Archbishop John M. Farley of New York gave an Itala to Pope Pius X in 1909.
The pope refused to accept the newfangled contraption, saying he preferred the "clippity-clop" of horses pulling his Landau carriage to the "chugga chugga" of a gasoline engine, Barbagallo told Catholic News Service.
A car would have been useless at the time anyway, since a dispute with the Italian government over the sovereignty of the Holy See kept popes confined inside the tiny Vatican City from 1870 to 1929.
When the 1929 Lateran Pacts finally allowed popes to go freely outside Vatican City walls, Pope Pius XI became the first pope to put the rubber to the road in a Detroit-made Graham Paige.

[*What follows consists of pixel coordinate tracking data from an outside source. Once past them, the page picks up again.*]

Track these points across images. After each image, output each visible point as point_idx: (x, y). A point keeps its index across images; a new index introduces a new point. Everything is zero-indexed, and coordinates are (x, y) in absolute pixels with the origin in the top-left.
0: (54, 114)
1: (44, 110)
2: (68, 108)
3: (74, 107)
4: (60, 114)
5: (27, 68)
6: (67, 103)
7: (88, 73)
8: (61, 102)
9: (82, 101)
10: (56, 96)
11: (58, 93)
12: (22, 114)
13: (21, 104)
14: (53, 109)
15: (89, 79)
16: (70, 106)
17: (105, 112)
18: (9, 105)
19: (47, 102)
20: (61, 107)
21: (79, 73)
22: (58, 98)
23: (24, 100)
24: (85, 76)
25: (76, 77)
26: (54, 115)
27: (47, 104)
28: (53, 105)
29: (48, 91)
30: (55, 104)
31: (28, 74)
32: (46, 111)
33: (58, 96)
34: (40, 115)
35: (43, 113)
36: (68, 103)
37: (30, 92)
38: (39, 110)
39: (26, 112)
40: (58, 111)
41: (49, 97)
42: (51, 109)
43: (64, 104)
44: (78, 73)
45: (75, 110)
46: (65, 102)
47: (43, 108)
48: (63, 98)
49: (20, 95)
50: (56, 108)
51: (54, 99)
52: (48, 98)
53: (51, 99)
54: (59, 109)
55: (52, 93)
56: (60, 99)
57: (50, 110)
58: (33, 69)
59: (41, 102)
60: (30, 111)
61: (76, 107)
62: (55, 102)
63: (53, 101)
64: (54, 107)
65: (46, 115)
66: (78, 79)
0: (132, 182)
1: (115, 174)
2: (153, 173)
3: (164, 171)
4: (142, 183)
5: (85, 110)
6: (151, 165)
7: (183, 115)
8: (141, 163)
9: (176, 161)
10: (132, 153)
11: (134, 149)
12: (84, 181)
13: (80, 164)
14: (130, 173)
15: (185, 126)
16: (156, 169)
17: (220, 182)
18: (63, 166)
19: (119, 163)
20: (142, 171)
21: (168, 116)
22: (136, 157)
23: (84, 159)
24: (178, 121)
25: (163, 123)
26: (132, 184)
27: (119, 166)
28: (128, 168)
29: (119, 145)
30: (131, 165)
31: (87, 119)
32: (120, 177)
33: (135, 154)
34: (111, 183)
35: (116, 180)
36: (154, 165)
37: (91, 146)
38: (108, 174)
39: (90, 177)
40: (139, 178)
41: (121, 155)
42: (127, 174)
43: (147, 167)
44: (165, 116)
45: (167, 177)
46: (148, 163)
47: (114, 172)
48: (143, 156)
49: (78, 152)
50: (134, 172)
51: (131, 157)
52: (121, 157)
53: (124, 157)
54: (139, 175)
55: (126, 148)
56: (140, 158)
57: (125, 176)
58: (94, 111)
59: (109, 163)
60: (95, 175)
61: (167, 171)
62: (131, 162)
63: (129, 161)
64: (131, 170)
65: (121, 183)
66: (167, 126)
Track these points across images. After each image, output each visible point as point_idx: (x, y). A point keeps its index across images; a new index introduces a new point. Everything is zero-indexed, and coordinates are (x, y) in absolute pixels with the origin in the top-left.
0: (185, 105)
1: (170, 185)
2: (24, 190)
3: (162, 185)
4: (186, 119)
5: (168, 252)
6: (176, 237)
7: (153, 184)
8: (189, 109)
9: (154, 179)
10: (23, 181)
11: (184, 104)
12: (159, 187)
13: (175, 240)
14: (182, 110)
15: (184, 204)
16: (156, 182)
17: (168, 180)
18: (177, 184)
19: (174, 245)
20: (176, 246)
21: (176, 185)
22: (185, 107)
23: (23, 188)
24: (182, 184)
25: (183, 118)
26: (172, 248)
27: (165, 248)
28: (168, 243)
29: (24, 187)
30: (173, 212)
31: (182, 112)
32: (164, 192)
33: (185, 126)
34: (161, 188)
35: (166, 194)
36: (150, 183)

The auto-producing Graham brothers donated the vehicle to the pope, who used it for the very first time he or any pope was able to leave the Vatican in nearly 60 years.
It was also used by Pope Pius XII when he went to visit Rome's San Lorenzo neighborhood to comfort residents in the wake of a deadly U.S. bombing raid of the area in 1943.
The exhibit also includes the first official white "popemobiles." The first white off-road open-air vehicle used by a pope was a 1976 Toyota Land Cruiser used periodically by Pope Paul VI. That was followed by the 1980 Fiat Campagnola, a 1983 Land Rover Santana and a 1990 Mercedes-Benz 230.
Currently, the papal fleet has three cars that carry the pope: two black sedans and a white Mercedes-Benz popemobile, Barbagallo said.